Hi All,
I have 12 human donors, each donor sample has been treated and also non-treatment. And, these 9 samples have been classified into 3 status. The final goal is to find out the difference among 3 status. The list as:
FileName | Donor | Treatment | Status | ||
Donor1_Inf | Donor1 | inf | H | ||
Donor1_Un | Donor1 | Un | H | ||
Donor2_Inf | Donor2 | inf | L | ||
Donor2_Un | Donor2 | Un | L | ||
Donor3_Inf | Donor3 | inf | H | ||
Donor3_Un | Donor3 | Un | H | ||
Donor4_Inf | Donor4 | inf | L | ||
Donor4_Un | Donor4 | Un | L | ||
Donor5_Inf | Donor5 | inf | L | ||
Donor5_Un | Donor5 | Un | L | ||
Donor6_Inf | Donor6 | inf | L | ||
Donor6_Un | Donor6 | Un | L | ||
Donor7_Inf | Donor7 | inf | M | ||
Donor7_Un | Donor7 | Un | M | ||
Donor8_Inf | Donor8 | inf | H | ||
Donor8_Un | Donor8 | Un | H | ||
Donor9_Inf | Donor9 | inf | H | ||
Donor9_Un | Donor9 | Un | H | ||
Donor10_Inf | Donor10 | inf | M | ||
Donor10_Un | Donor10 | Un | M | ||
Donor11_Inf | Donor11 | inf | M | ||
Donor11_Un | Donor11 | Un | M | ||
Donor12_Inf | Donor12 | inf | M | ||
Donor12_Un | Donor12 | Un | M |
Can I set the limma to perform the analysis as this:
Treat1 <- factor(paste(target_hr96_new$Status,target_hr96_new$Treatment,sep = "."))
design1 <- model.matrix(~ 0 + Treat1)
colnames(design1) <- levels(Treat1)
corfit1 <- duplicateCorrelation(selNormEset_hr96,design1,block = YWJ_NK_hr96_lumi_new$Donor)
fit1 <- lmFit(selNormEset_hr96,design1,block = YWJ_NK_hr96_lumi_new$Donor,correlation = corfit1$consensus)
cm1 <- makeContrasts(demo1 = (H.inf - H.Un) - (L.inf - L.Un),
demo2 = (H.inf - H.Un) - (M.inf - M.Un),
demo3 = (M.inf - M.Un) - (L.inf - L.Un),
levels = design1)
I don't feel confidence to make the contrast as above, can I minus the Un(control) from inf to minimize the variation? If I directly look at the H.inf - L.inf, I worry the bg variation among the donors will cause the false positive.
Can anyone give me suggestion, comments? Thanks.
Thanks again, Aaron. one more question, I may not really understand the "duplicateCorrelation" function, the "consensus" of duplicateCorrelation result indicated the correlation, so the higher value means more related? Is there a threshold to cutoff how close of these samples?

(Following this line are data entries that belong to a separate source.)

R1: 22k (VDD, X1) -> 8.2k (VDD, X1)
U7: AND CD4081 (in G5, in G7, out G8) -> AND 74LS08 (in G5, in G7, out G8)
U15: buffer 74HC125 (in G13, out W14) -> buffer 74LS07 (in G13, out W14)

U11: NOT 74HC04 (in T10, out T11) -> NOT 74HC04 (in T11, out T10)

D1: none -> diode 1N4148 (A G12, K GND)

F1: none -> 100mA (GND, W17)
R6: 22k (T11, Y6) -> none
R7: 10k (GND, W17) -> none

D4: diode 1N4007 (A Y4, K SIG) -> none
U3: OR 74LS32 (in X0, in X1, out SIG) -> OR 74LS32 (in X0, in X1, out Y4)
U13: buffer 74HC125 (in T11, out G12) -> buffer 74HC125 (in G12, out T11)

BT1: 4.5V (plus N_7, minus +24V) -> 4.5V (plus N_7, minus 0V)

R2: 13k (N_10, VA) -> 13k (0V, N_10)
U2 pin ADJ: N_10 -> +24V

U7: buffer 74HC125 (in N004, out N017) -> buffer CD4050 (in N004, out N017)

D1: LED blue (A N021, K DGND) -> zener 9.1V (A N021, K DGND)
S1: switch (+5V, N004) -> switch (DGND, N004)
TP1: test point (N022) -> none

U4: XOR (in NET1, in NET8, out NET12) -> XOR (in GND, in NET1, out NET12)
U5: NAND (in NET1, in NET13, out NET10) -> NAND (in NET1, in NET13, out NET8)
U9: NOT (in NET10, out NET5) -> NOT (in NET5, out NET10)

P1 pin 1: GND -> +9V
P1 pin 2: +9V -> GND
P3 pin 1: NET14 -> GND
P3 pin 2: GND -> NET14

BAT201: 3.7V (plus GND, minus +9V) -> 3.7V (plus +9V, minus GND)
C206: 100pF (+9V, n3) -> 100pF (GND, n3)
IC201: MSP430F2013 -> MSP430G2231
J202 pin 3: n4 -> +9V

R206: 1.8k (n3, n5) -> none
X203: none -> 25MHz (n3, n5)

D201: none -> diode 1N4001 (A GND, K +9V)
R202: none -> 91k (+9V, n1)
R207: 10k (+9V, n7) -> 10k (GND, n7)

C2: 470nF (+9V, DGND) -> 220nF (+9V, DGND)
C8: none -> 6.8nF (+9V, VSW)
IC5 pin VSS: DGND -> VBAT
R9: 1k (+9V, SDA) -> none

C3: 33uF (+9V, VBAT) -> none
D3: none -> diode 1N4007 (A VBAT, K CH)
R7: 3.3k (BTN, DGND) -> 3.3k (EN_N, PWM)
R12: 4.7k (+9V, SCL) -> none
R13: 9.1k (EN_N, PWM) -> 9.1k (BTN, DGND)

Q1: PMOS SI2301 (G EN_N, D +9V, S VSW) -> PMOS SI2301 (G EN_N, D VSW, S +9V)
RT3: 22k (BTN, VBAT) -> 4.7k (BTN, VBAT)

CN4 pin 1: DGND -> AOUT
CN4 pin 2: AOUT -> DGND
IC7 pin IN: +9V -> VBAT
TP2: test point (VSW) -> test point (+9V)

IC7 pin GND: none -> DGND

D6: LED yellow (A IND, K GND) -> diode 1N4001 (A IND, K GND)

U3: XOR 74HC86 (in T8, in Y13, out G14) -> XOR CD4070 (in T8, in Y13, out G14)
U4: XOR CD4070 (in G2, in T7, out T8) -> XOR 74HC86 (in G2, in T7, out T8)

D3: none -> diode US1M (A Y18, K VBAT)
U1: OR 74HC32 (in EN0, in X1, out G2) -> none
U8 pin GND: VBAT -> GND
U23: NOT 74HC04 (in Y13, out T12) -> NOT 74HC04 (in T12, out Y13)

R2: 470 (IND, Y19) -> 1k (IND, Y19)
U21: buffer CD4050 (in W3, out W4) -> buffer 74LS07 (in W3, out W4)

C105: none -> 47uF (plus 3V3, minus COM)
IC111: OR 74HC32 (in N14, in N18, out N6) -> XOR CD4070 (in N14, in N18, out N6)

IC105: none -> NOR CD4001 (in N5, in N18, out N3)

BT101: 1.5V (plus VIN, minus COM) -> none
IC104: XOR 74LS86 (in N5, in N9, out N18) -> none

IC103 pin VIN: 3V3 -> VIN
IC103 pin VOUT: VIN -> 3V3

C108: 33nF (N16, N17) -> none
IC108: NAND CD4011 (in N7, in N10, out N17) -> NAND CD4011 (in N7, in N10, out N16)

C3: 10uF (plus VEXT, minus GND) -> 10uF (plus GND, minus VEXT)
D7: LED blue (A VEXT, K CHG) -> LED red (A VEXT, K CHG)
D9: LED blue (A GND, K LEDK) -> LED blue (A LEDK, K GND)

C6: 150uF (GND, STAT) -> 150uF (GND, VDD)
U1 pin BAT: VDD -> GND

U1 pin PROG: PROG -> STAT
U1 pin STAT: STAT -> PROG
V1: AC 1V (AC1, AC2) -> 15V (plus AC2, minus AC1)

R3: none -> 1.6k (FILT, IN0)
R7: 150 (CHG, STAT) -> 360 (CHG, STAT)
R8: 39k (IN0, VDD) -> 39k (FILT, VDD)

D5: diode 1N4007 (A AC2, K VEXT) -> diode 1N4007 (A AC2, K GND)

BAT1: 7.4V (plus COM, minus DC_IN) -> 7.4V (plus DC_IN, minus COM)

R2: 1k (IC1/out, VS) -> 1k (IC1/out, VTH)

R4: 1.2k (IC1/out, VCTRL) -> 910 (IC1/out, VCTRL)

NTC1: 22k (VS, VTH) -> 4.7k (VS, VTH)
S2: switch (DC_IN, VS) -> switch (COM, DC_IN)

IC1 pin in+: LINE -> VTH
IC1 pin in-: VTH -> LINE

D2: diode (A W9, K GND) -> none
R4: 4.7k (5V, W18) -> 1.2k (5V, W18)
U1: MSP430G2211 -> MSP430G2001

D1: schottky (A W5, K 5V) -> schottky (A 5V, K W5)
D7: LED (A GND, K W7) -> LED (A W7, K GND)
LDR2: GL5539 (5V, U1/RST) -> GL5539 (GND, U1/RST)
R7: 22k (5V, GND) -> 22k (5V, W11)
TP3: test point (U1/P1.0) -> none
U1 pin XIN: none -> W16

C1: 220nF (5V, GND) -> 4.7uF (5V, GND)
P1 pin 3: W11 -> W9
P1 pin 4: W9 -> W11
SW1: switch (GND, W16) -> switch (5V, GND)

The correlation represents the dependencies between samples from the same donor. (The "consensus" terminology comes from the fact that the correlation estimate is stabilized by sharing information across many genes.) This quantifies the impact of a donor-specific effect that makes samples from the same donor more similar than expected under independence. Use it as it is, you're not meant to apply a cut-off of any kind to this value.
And, when I apply this contrast to my analysis, the adj-P values of most gene are > 0.1, all most of them are at approx 0.9. That's the low sample size caused or the slight inherent difference caused? I feel it's hard to conclude so.
The reasons for loss of power are varied. The changes may be too small; your samples may be too variable; and/or your sample size may be too small. Many of these things are determined by the experimental design, beyond the ability of the analyst to change. The only suggestion I can make is to check that you don't have any outlier samples that might be inflating the variance, and if there are, consider using
arrayWeights
to downweight the offending samples.When I done the QC/QA, I already removed two paired outlier samples. I hesitate to use the arrayWeight in case the outlier "black sheep" samples caused false positive DEgene.